O que sempre esperei achar em um sistema: Controle, ordem, perfeição... Não significavam mais nada.
Eu morava em uma casa de espelhos... Que os ISOs espatifaram.

(Flynn)

Aprendemos que há um nível ACIMA do Criador, que é representado pelos ISOs, uma forma superior mas desorganizada, que não se sabe de onde veio nem pra onde vai. É uma lição para o Criador Flynn, que passa a ver o mundo de forma menos Yang (ativo, controlador, agressivo) e se torna mais Yin (passivo, agregador, reflexivo). Mas CLU, que é uma Criação (uma parte e um reflexo) de Flynn, não estava programado para se transformar, para aceitar, e assim ele se torna o opositor, a resistência, sua Sombra, aquilo que Flynn agora nega e combate, ou seja, um controlador arrogante e impetuoso que não conhece limites (um traço de personalidade que se manifestava em Flynn em 1982, e no seu filho em 2010).

CLU é o anjo caído, através da soberba e da inveja dos ISOs (a quem o Criador dava grande atenção). Ele toma para si o poder sobre o mundo, mas falta a ele o poder de CRIAR. Sem isso sua autoridade é somente pelo medo, pela força ou pelo engano. Então ele aprisiona a população de programas rebelde e os transforma (reprograma), formando assim um exército de seguidores (muito parecido com as centenas de computadores-zumbi controlados pelos Hackers de hoje) que ele manipula, em particular numa cena que evoca o comício de Nuremberg, onde Hitler discursava para as massas, iludindo-as com promessas de liberdade da tirania dos outros (são sempre "os outros"), discurso este muito popular aqui pela América do Sul. Se antes o MCP era o ditador e houve uma luta pela liberdade dentro do Grid, agora é CLU quem dita as normas e se considera injustiçado por estar "aprisionado" dentro do Grid, querendo alcançar agora o exterior, ou seja, o mundo do Criador. É uma metáfora para o Homem querendo ser Deus sem ter o poder nem a maturidade para Criar (algo bastante pertinente de se observar dentro do mundo esotérico, onde os egos inflam até o tamanho de deuses).

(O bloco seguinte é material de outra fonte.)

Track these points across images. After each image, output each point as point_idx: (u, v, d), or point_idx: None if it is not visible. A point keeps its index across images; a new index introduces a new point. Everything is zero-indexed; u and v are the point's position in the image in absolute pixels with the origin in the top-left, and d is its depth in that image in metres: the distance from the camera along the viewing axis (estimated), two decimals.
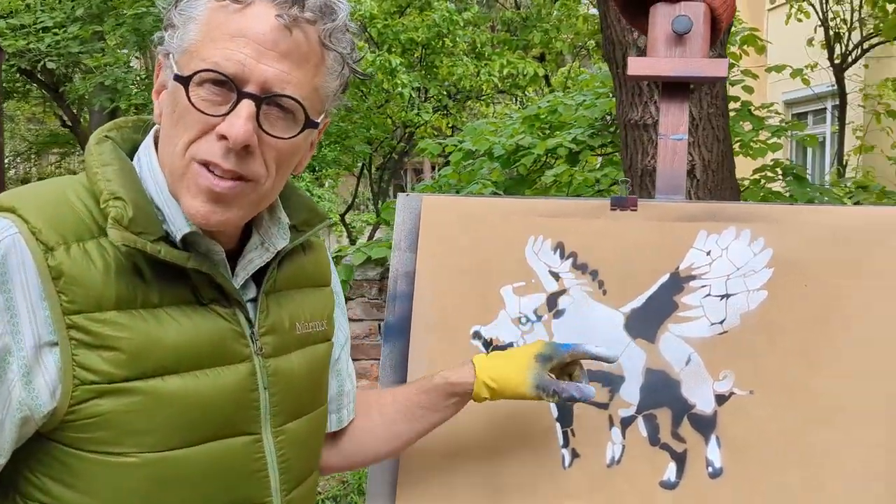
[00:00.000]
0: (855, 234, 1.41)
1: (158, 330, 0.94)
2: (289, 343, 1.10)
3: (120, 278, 0.92)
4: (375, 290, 4.00)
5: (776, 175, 4.99)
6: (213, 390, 0.98)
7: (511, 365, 1.27)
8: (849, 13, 8.83)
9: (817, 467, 1.36)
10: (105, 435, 0.92)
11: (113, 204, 0.92)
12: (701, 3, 1.50)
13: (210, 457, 0.98)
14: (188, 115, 0.93)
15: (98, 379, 0.90)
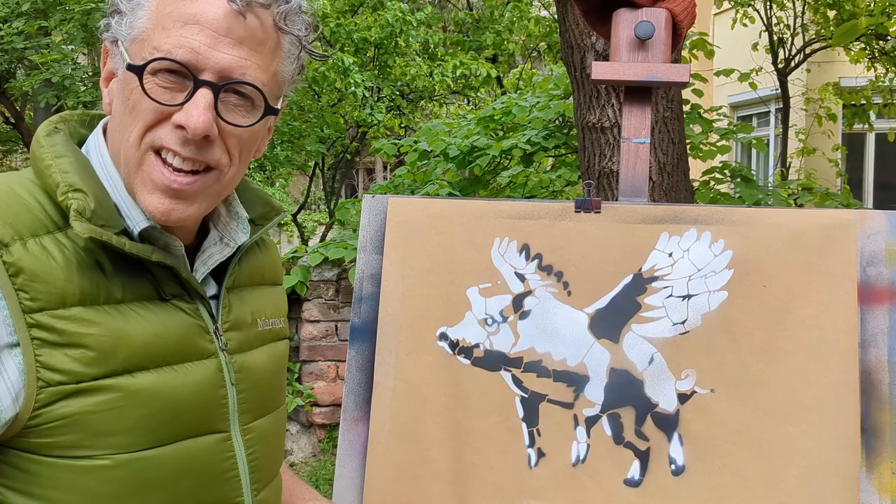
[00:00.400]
0: (810, 235, 1.45)
1: (126, 325, 0.90)
2: (252, 339, 1.08)
3: (82, 273, 0.88)
4: (332, 291, 3.97)
5: (725, 177, 5.10)
6: (182, 387, 0.95)
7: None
8: (792, 19, 9.06)
9: (776, 462, 1.40)
10: (73, 438, 0.87)
11: (73, 196, 0.88)
12: (663, 9, 1.53)
13: (181, 456, 0.95)
14: (142, 103, 0.91)
15: (65, 379, 0.86)
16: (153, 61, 0.90)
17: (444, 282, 1.54)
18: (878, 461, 1.39)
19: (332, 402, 4.00)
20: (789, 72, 9.26)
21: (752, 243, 1.46)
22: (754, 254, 1.46)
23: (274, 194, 12.78)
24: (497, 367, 1.50)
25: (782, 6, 8.91)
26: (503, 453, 1.47)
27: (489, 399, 1.49)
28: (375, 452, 1.49)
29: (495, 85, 10.13)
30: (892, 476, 1.38)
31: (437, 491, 1.47)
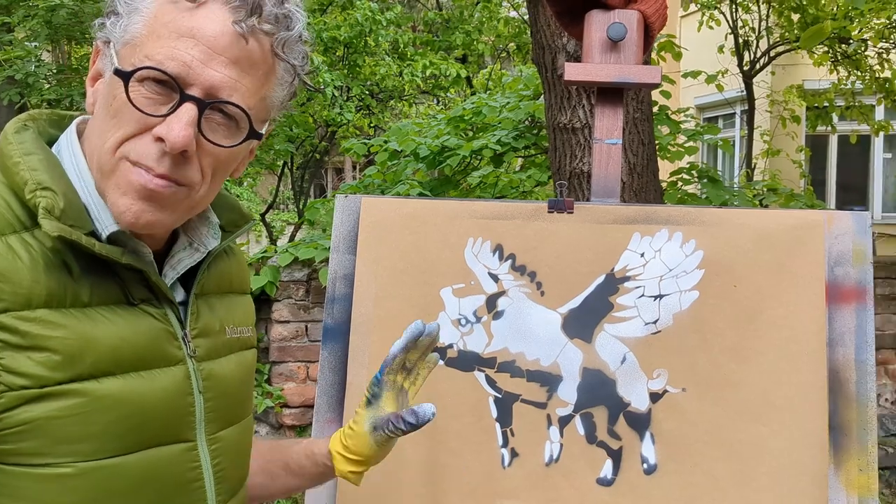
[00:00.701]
0: (779, 235, 1.47)
1: (93, 329, 0.88)
2: (220, 347, 1.06)
3: (49, 274, 0.85)
4: (303, 292, 3.95)
5: (692, 178, 5.15)
6: (150, 393, 0.92)
7: (355, 427, 1.19)
8: (757, 22, 9.17)
9: (746, 461, 1.41)
10: (34, 444, 0.84)
11: (42, 194, 0.86)
12: (635, 11, 1.54)
13: (146, 465, 0.92)
14: (125, 110, 0.89)
15: (28, 383, 0.83)
16: (142, 69, 0.88)
17: (418, 282, 1.53)
18: (845, 458, 1.41)
19: (302, 404, 3.97)
20: (754, 74, 9.37)
21: (723, 244, 1.48)
22: (725, 254, 1.48)
23: (242, 194, 12.68)
24: (471, 368, 1.50)
25: (747, 9, 9.02)
26: (477, 453, 1.47)
27: (463, 399, 1.49)
28: None
29: (465, 85, 10.14)
30: (860, 473, 1.40)
31: (411, 492, 1.46)
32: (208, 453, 1.00)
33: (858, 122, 9.02)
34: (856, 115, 8.87)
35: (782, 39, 9.18)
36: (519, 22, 9.83)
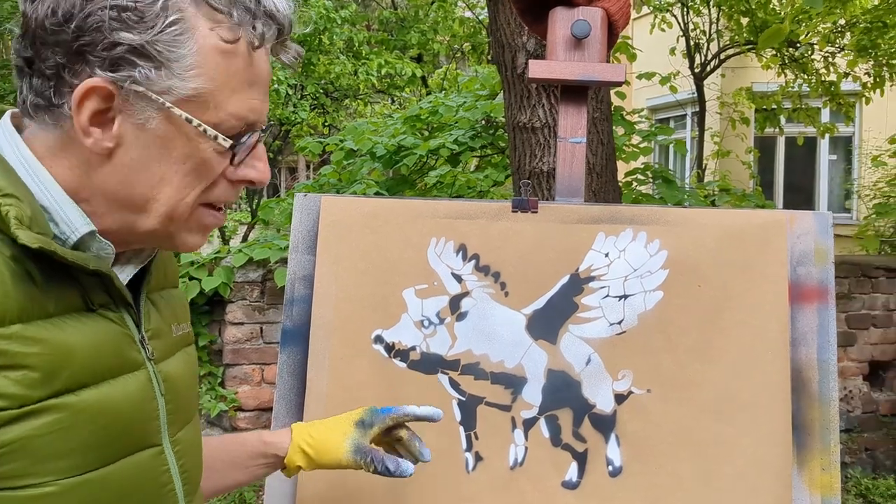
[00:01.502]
0: (742, 236, 1.47)
1: (65, 340, 0.84)
2: (170, 347, 1.03)
3: (16, 287, 0.81)
4: (257, 293, 3.87)
5: (647, 178, 5.20)
6: (122, 400, 0.89)
7: (330, 431, 1.23)
8: (707, 25, 9.31)
9: (710, 460, 1.41)
10: (16, 466, 0.79)
11: (6, 202, 0.81)
12: (599, 8, 1.52)
13: (125, 475, 0.90)
14: (209, 166, 0.90)
15: (7, 404, 0.78)
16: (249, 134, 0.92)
17: (379, 283, 1.50)
18: (808, 457, 1.41)
19: (256, 407, 3.89)
20: (705, 76, 9.51)
21: (687, 243, 1.47)
22: (689, 254, 1.47)
23: None
24: (434, 370, 1.47)
25: (698, 12, 9.15)
26: (440, 458, 1.44)
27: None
28: None
29: (420, 85, 10.11)
30: (822, 472, 1.41)
31: (373, 500, 1.43)
32: (173, 455, 0.98)
33: (805, 125, 9.21)
34: (802, 117, 9.06)
35: (732, 42, 9.33)
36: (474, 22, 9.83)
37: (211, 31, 0.86)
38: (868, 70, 7.93)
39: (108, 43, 0.82)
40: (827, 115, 9.90)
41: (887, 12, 6.91)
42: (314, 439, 1.22)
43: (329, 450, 1.21)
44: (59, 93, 0.85)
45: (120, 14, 0.82)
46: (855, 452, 4.73)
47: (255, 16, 0.88)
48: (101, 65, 0.83)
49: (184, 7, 0.85)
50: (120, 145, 0.87)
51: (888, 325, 4.82)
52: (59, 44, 0.83)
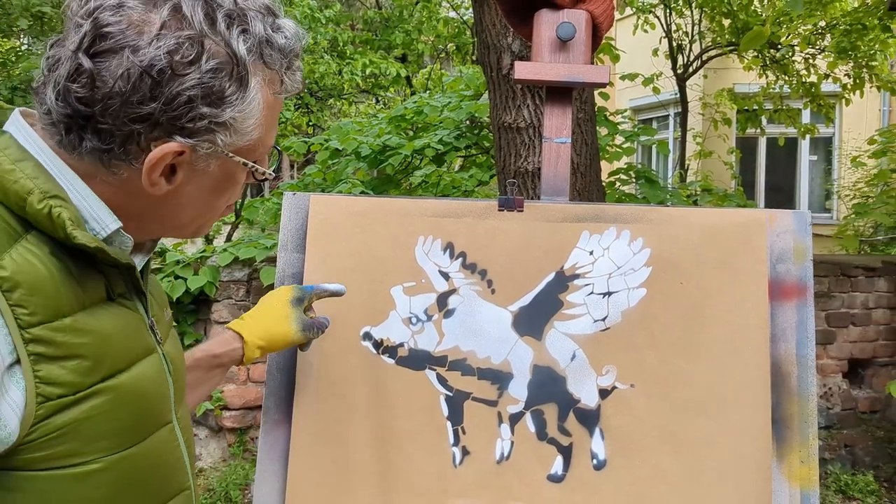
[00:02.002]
0: (723, 234, 1.50)
1: (104, 328, 0.89)
2: (166, 330, 1.10)
3: (63, 281, 0.86)
4: (243, 292, 3.87)
5: (630, 178, 5.24)
6: (148, 382, 0.96)
7: (272, 319, 1.35)
8: (690, 26, 9.39)
9: (693, 455, 1.44)
10: (68, 447, 0.85)
11: (54, 203, 0.85)
12: (583, 11, 1.55)
13: (153, 450, 0.97)
14: (239, 184, 1.02)
15: (64, 391, 0.84)
16: (276, 161, 1.08)
17: (368, 280, 1.52)
18: (787, 450, 1.45)
19: (242, 406, 3.90)
20: (687, 77, 9.59)
21: (669, 242, 1.50)
22: (671, 252, 1.50)
23: None
24: (422, 367, 1.49)
25: (681, 14, 9.22)
26: (428, 453, 1.46)
27: (414, 399, 1.48)
28: (298, 455, 1.46)
29: (405, 84, 10.12)
30: (801, 464, 1.44)
31: (363, 493, 1.45)
32: (179, 430, 1.05)
33: (786, 125, 9.30)
34: (783, 118, 9.15)
35: (714, 44, 9.41)
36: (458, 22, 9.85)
37: (270, 90, 0.94)
38: (848, 72, 8.02)
39: (193, 116, 0.87)
40: (808, 116, 10.01)
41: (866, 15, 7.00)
42: (265, 334, 1.34)
43: (280, 336, 1.34)
44: (125, 150, 0.88)
45: (206, 92, 0.87)
46: (834, 449, 4.80)
47: (292, 61, 0.96)
48: (182, 132, 0.88)
49: (256, 76, 0.91)
50: (177, 188, 0.93)
51: (867, 324, 4.89)
52: (140, 118, 0.86)
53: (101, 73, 0.84)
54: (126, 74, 0.84)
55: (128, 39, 0.84)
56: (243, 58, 0.89)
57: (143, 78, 0.84)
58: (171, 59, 0.84)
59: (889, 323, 4.93)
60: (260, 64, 0.92)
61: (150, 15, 0.86)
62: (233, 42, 0.88)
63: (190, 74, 0.85)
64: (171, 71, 0.84)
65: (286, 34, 0.95)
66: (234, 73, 0.89)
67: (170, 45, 0.84)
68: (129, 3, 0.85)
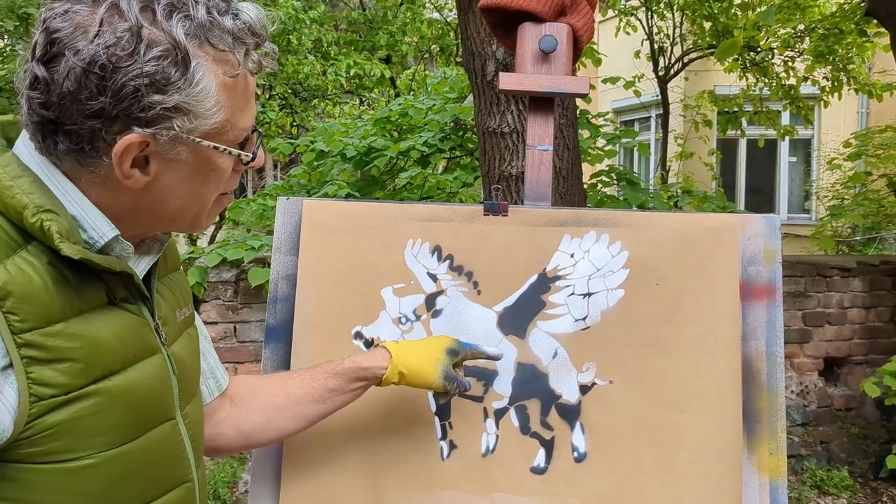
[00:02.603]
0: (697, 238, 1.58)
1: (97, 333, 0.95)
2: (176, 330, 1.14)
3: (58, 289, 0.91)
4: (231, 293, 3.92)
5: (611, 180, 5.33)
6: (146, 383, 1.01)
7: (423, 357, 1.40)
8: (671, 29, 9.50)
9: (668, 447, 1.52)
10: (62, 444, 0.92)
11: (46, 217, 0.90)
12: (565, 24, 1.63)
13: (150, 446, 1.02)
14: (230, 173, 1.04)
15: (55, 392, 0.90)
16: (257, 143, 1.07)
17: (359, 282, 1.58)
18: (757, 443, 1.53)
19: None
20: (669, 79, 9.71)
21: (646, 245, 1.58)
22: (648, 255, 1.57)
23: None
24: None
25: (662, 16, 9.34)
26: (417, 446, 1.53)
27: (403, 395, 1.55)
28: (291, 450, 1.52)
29: (389, 85, 10.17)
30: (770, 456, 1.52)
31: (354, 485, 1.51)
32: (184, 426, 1.11)
33: (766, 127, 9.42)
34: (763, 120, 9.28)
35: (695, 46, 9.52)
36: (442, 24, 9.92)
37: (222, 71, 0.96)
38: (826, 74, 8.16)
39: (143, 105, 0.91)
40: (787, 117, 10.15)
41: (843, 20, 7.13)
42: (411, 364, 1.39)
43: (422, 374, 1.39)
44: (94, 147, 0.93)
45: (151, 80, 0.90)
46: (810, 445, 4.90)
47: (245, 43, 0.98)
48: (138, 123, 0.92)
49: (200, 60, 0.94)
50: (154, 178, 0.98)
51: (842, 323, 4.99)
52: (93, 114, 0.90)
53: (54, 77, 0.89)
54: (72, 74, 0.88)
55: (72, 41, 0.89)
56: (182, 42, 0.91)
57: (87, 75, 0.88)
58: (109, 53, 0.88)
59: (864, 322, 5.04)
60: (206, 46, 0.94)
61: (93, 15, 0.90)
62: (172, 29, 0.91)
63: (131, 66, 0.88)
64: (111, 65, 0.88)
65: (240, 16, 0.97)
66: (176, 59, 0.91)
67: (108, 41, 0.88)
68: (74, 7, 0.90)
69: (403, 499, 1.51)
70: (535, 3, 1.60)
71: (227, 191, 1.08)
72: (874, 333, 5.05)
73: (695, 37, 9.30)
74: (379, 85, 9.89)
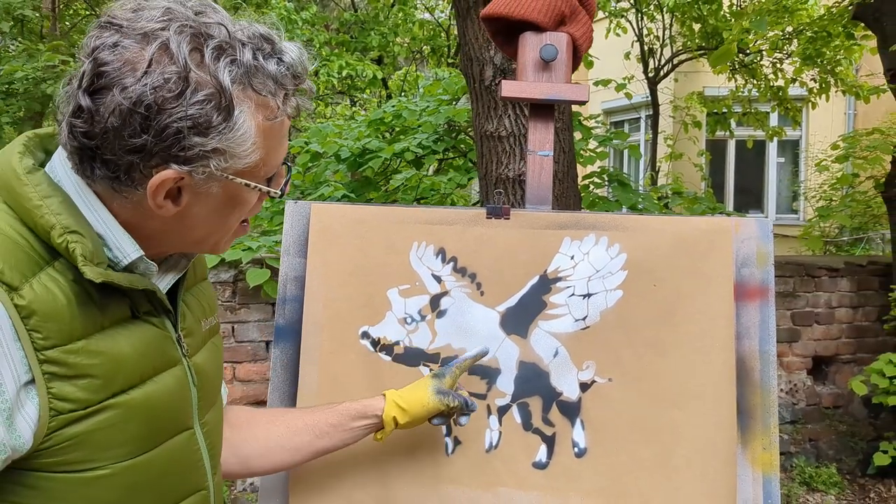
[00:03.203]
0: (693, 241, 1.63)
1: (118, 348, 0.98)
2: (200, 341, 1.18)
3: (80, 306, 0.94)
4: (229, 293, 3.96)
5: (603, 181, 5.39)
6: (164, 395, 1.04)
7: (415, 388, 1.46)
8: (661, 31, 9.58)
9: (665, 443, 1.57)
10: (79, 455, 0.95)
11: (72, 239, 0.93)
12: (564, 34, 1.68)
13: (166, 456, 1.05)
14: (252, 203, 1.08)
15: (75, 407, 0.93)
16: (287, 177, 1.12)
17: (365, 283, 1.63)
18: (751, 438, 1.58)
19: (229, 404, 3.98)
20: (658, 80, 9.78)
21: (644, 247, 1.63)
22: (646, 257, 1.63)
23: None
24: (416, 363, 1.61)
25: (652, 18, 9.41)
26: (422, 442, 1.58)
27: None
28: None
29: (381, 86, 10.21)
30: (763, 451, 1.58)
31: (361, 479, 1.56)
32: (202, 435, 1.14)
33: (754, 128, 9.49)
34: (752, 121, 9.35)
35: (684, 48, 9.60)
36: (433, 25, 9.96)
37: (261, 115, 0.99)
38: (814, 76, 8.24)
39: (183, 146, 0.94)
40: (775, 119, 10.23)
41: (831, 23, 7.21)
42: (404, 395, 1.44)
43: (417, 401, 1.44)
44: (130, 177, 0.96)
45: (193, 123, 0.92)
46: (799, 443, 4.98)
47: (286, 87, 1.00)
48: (176, 160, 0.94)
49: (243, 106, 0.96)
50: (185, 208, 1.01)
51: (830, 322, 5.07)
52: (134, 149, 0.93)
53: (99, 110, 0.91)
54: (118, 111, 0.90)
55: (120, 77, 0.90)
56: (228, 88, 0.93)
57: (132, 113, 0.90)
58: (157, 95, 0.89)
59: (851, 321, 5.12)
60: (249, 91, 0.96)
61: (142, 52, 0.91)
62: (219, 73, 0.93)
63: (176, 108, 0.90)
64: (157, 106, 0.90)
65: (283, 59, 0.99)
66: (220, 104, 0.93)
67: (156, 81, 0.90)
68: (124, 42, 0.91)
69: (409, 493, 1.56)
70: (537, 13, 1.65)
71: (248, 217, 1.12)
72: (862, 333, 5.13)
73: (684, 39, 9.38)
74: (371, 86, 9.93)
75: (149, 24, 0.92)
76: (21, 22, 6.02)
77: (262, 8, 9.36)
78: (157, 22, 0.93)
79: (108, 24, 0.94)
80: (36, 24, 7.40)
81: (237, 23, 0.99)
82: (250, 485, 3.92)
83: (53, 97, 1.04)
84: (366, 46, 10.06)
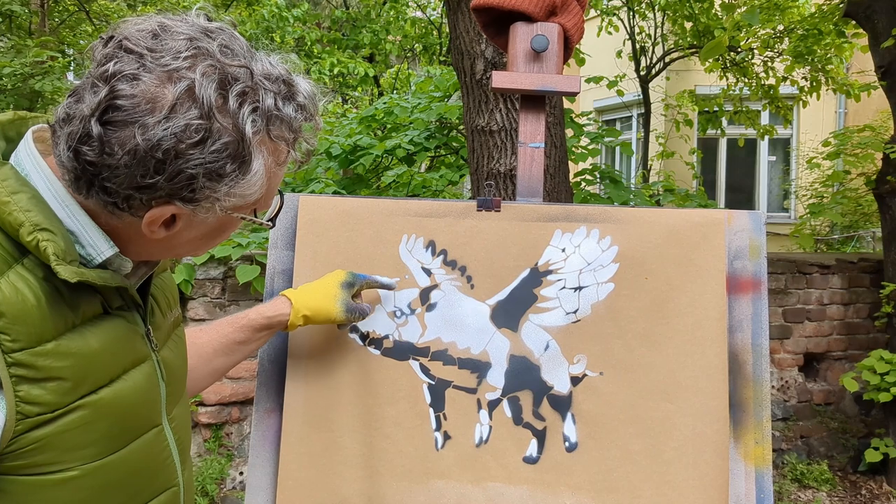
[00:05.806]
0: (685, 233, 1.62)
1: (89, 347, 0.95)
2: (166, 334, 1.15)
3: (51, 306, 0.91)
4: (218, 290, 3.93)
5: (595, 178, 5.38)
6: (133, 393, 1.01)
7: (322, 295, 1.49)
8: (653, 29, 9.58)
9: (657, 436, 1.55)
10: (46, 457, 0.92)
11: (43, 237, 0.90)
12: (556, 24, 1.66)
13: (135, 455, 1.03)
14: (235, 228, 1.07)
15: (42, 410, 0.90)
16: (278, 208, 1.10)
17: None
18: (743, 432, 1.57)
19: (217, 402, 3.96)
20: (650, 79, 9.78)
21: (636, 240, 1.62)
22: (637, 249, 1.61)
23: None
24: (406, 357, 1.59)
25: (644, 16, 9.41)
26: (412, 437, 1.56)
27: (398, 387, 1.58)
28: (289, 441, 1.55)
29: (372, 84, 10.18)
30: (755, 445, 1.57)
31: (350, 475, 1.54)
32: (170, 431, 1.12)
33: (746, 127, 9.51)
34: (743, 119, 9.36)
35: (676, 46, 9.60)
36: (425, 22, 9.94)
37: (272, 159, 0.97)
38: (805, 75, 8.26)
39: (193, 188, 0.91)
40: (766, 117, 10.25)
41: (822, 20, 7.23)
42: (312, 305, 1.47)
43: (324, 311, 1.48)
44: (129, 205, 0.92)
45: (207, 170, 0.90)
46: (791, 440, 4.98)
47: (298, 132, 0.98)
48: (182, 199, 0.92)
49: (258, 153, 0.94)
50: (175, 234, 0.99)
51: (821, 319, 5.08)
52: (143, 187, 0.89)
53: (111, 142, 0.87)
54: (133, 151, 0.86)
55: (139, 114, 0.86)
56: (249, 140, 0.91)
57: (148, 156, 0.87)
58: (176, 141, 0.86)
59: (843, 318, 5.13)
60: (265, 137, 0.94)
61: (164, 90, 0.87)
62: (240, 122, 0.90)
63: (194, 155, 0.88)
64: (175, 152, 0.87)
65: (297, 99, 0.97)
66: (238, 154, 0.91)
67: (177, 127, 0.86)
68: (144, 76, 0.87)
69: (399, 488, 1.54)
70: (528, 3, 1.63)
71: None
72: (853, 329, 5.14)
73: (676, 37, 9.38)
74: (362, 83, 9.90)
75: (174, 62, 0.88)
76: (9, 17, 5.97)
77: (254, 5, 9.32)
78: (182, 59, 0.88)
79: (125, 48, 0.89)
80: (24, 20, 7.36)
81: (257, 57, 0.95)
82: (240, 483, 3.89)
83: (42, 93, 1.01)
84: (357, 44, 10.03)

Um dos personagens mais marcantes é Castor, que segundo ele mesmo é "provedor de qualquer e todo entretenimento e distrações". Uma mistura diabólica de Monty Python, Carlitos e David Bowie. É dele uma das melhores cenas, onde se diverte ao som de uma música IRADA do Daft Punk, enquanto o "Filho do Criador" (que se sacrifica pelo Pai) apanha dos soldados (qualquer semelhança com o filme de Jesus do Mel Gibson é mera coincidência... NOT!). Ele é a faceta do mal que nos distrai de nossos objetivos. É o entretenimento tolo que nos escraviza na roda de prazeres e nos deixa até agradecidos de estarmos no Sansara (ah, esse bife suculento...). A queda aqui é fácil, como Sam descobriu, e teve de ser resgatado (novamente) pela Anima, a ISO Quorra.

A metáfora do medo do CLU sair para o mundo real é o mesmo medo do Agente Smith sair da Matrix, ou do "demônio" dominar o mundo: representa o nosso medo da Sombra (tudo aquilo que reprimimos) assumir o consciente. É algo a se temer, mesmo, pois a quantidade de malucos que atira nos outros e depois em si mesmo - numa auto-aniquilação funesta de seus medos e desejos - é crescente em nossa sociedade. Mas o medo (autopreservação) só deve ser usado para buscar força e conhecimento, nunca para dar força e poderes ao próprio Medo/Sombra. Por isso no filme o Criador Flynn, que estava com medo do confronto que só fazia fortalecer o opositor, aproveita a impetuosidade do filho - que trouxe o CAOS, a instabilidade, o desequilíbrio da equação - para criar OPORTUNIDADE de vitória. E ela veio, com a reintegração da Sombra. Ele a abraça, ele pede perdão, e ele SE perdoa. Se aceita, e aceita seu destino, que é deixar o Novo com o novo (Quorra com Sam), um novo mundo a ser criado por novas pessoas. Full circle.